My Classics Club Spin book for winter/spring 2026 will be…

Earlier in the week, I shared a post with my list of books for the newest Classics Club Spin challenge (see it here), and today, this spin’s number was announced. (For those keeping track, it’s CCSpin #43, and for me personally, #15!)

Hosted by The Classics Club blog, the Classics Club Spin is a reading adventure where participants come up with a list of classics they’d like to read, number them 1 to 20, and then read the book that corresponds to the “spin” number that comes up.

For CCSpin #43, the lucky number is:

And that means I’ll be reading:

I Capture the Castle by Dodie Smith
Published 1948

Synopsis:

I Capture the Castle tells the story of seventeen-year-old Cassandra Mortmain and her family, who live in not-so-genteel poverty in a ramshackle old English castle. Here she strives, over six turbulent months, to hone her writing skills. She fills three notebooks with sharply funny yet poignant entries. Her journals candidly chronicle the great changes that take place within the castle’s walls and her own first descent into love. By the time she pens her final entry, she has “captured the castle”– and the heart of the reader– in one of literature’s most enchanting entertainments.

And here’s the synopsis from the hardcover deluxe edition released in 2017 from Wednesday Books:

Seventeen-year-old Cassandra Mortmain and her family may live in a ramshackle old English castle, but that’s about as romantic as her life gets. While her beautiful older sister, Rose, longs to live in a Jane Austen novel, Cassandra knows that meeting an eligible man to marry isn’t in either of their futures when their home is crumbling and they have to sell their furniture for food. So Cassandra instead strives to hone her writing skills in her journals. Until one day when their new landlords move in, which include two (very handsome) sons, and the lives of the Mortmain sisters change forever.

Finally! I’ve had I Capture the Castle on my to-read list for ages, and it’s been on my spin lists since the very first time I participated. I own a battered old paperback edition, and a few years ago I also picked up the hardcover deluxe edition:

Why has it taken me so long to read this book? No idea… except once I started including it on my spin lists, I’ve just been waiting for its turn to come around. And now it has!

I’m very happy with this spin! I’m looking forward to starting I Capture the Castle — probably a bit later this month. The deadline to finish this spin book is March 29th, which gives me plenty of time. I’ll be back with my reaction before then.

What do you think of my spin result this time around?

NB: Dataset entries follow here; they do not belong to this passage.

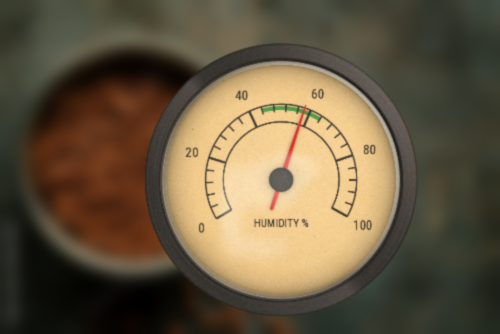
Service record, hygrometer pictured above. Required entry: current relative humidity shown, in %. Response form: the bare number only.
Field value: 58
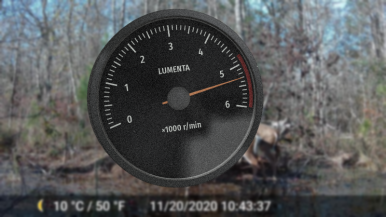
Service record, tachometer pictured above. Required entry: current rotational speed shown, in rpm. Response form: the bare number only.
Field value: 5300
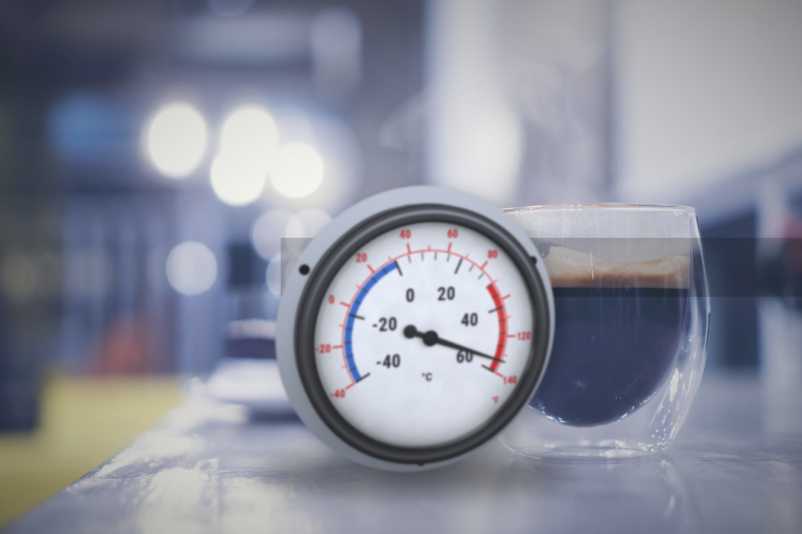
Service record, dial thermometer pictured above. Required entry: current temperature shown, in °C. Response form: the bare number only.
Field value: 56
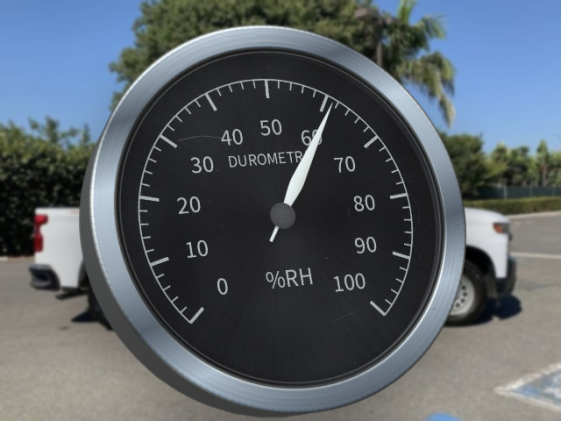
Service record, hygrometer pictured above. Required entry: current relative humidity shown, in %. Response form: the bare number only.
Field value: 61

There’s a movie adaptation of I Capture the Castle from 2003 — so assuming I can find it to stream, I’ll plan to watch it before the end of March as well!

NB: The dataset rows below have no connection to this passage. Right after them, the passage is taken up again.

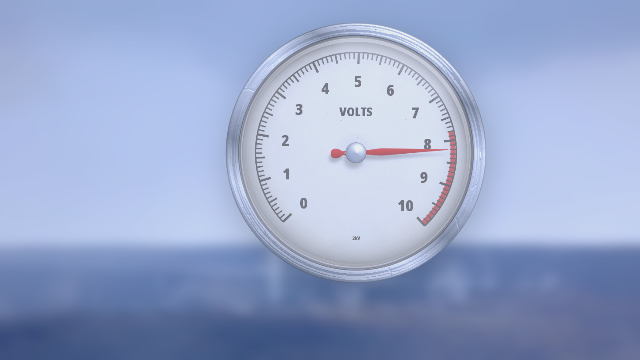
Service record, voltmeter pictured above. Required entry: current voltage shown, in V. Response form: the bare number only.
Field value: 8.2
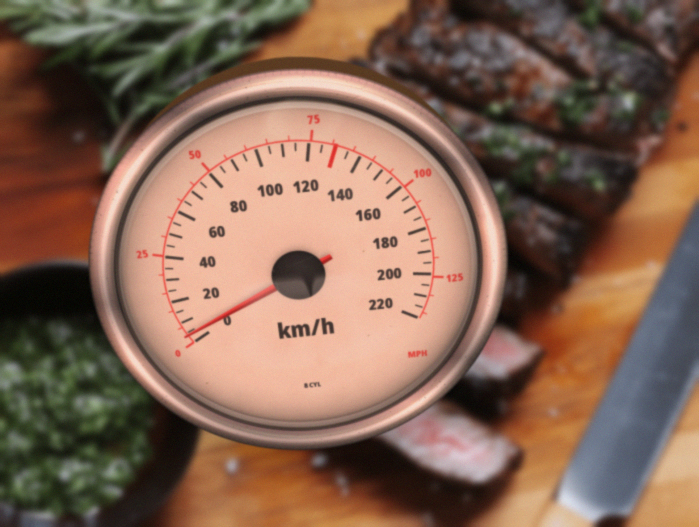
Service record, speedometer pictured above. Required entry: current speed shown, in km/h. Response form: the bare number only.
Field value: 5
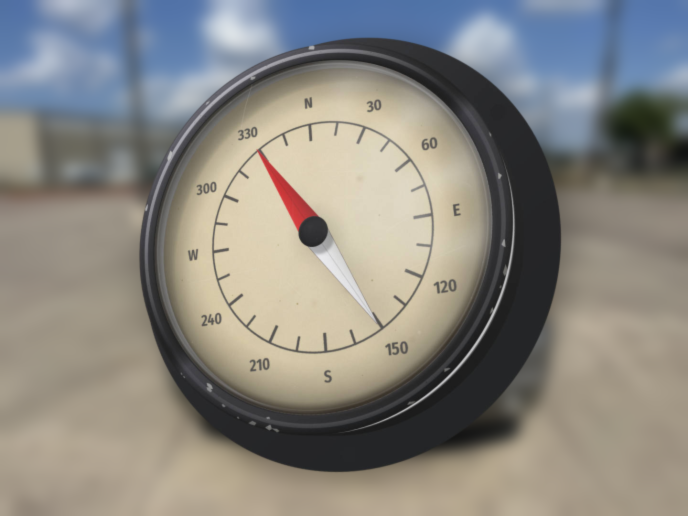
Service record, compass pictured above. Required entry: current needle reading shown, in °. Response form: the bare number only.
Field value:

PS – Did you know… I Capture the Castle was Dodie Smith’s first novel, but she’s perhaps best known as the author of The Hundred and One Dalmatians!

Here’s my list of 20 titles for Classics Club Spin #43:

  1. The House on the Strand by Daphne DuMaurier
  2. I Capture the Castle by Dodie Smith
  3. The Ghost and Mrs. Muir by R. A. Dick
  4. This Rough Magic by Mary Stewart
  5. The Mysterious Affair at Styles by Agatha Christie
  6. White Fang by Jack London
  7. A Little Princess by Frances Hodgson Burnett
  8. The Tenant of Wildfell Hall by Anne Brontë
  9. Frenchman’s Creek by Daphne DuMaurier
  10. Pat of Silver Bush by L. M. Montgomery
  11. Peony by Pearl Buck
  12. Something Wicked This Way Comes by Ray Bradbury
  13. Frederica by Georgette Heyer
  14. The Return of the Soldier by Rebecca West
  15. The Left Hand of Darkness by Ursula K. Le Guin
  16. Cakes and Ale by W. Somerset Maugham
  17. Tevye the Dairyman and Motl the Cantor’s Son by Sholem Aleichem
  18. Queen Lucia by E. F. Benson
  19. Sunset Song by Lewis Grassic Gibbon
  20. Under the Rainbow by Susan Scarlett

My previous Classics Club Spin books:

CCSpin29: The Black Moth by Georgette Heyer
CCSpin30: Cannery Row by John Steinbeck
CCSpin31: A Connecticut Yankee in King Arthur’s Court by Mark Twain
CCSpin32: O Pioneers! by Willa Cather
CCSpin33: Picnic at Hanging Rock by Joan Lindsay
CCSpin34: Herland by Charlotte Perkins Gilman
CCSpin35: Cranford by Elizabeth Gaskell
CCSpin36: A Night to Remember by Walter Lord
CCSpin37: Howards End by E. M. Forster
CCSpin38: The Sound of Waves by Yukio Mishima
CCSpin39: An Old-Fashioned Girl by Louisa May Alcott
CCSpin40: Dracula by Bram Stoker
CCSpin41: The Old Man and the Sea by Ernest Hemingway
CCSpin42: My Brilliant Career by Miles Franklin

Are you participating in this Classics Club Spin? If so, what book will you be reading?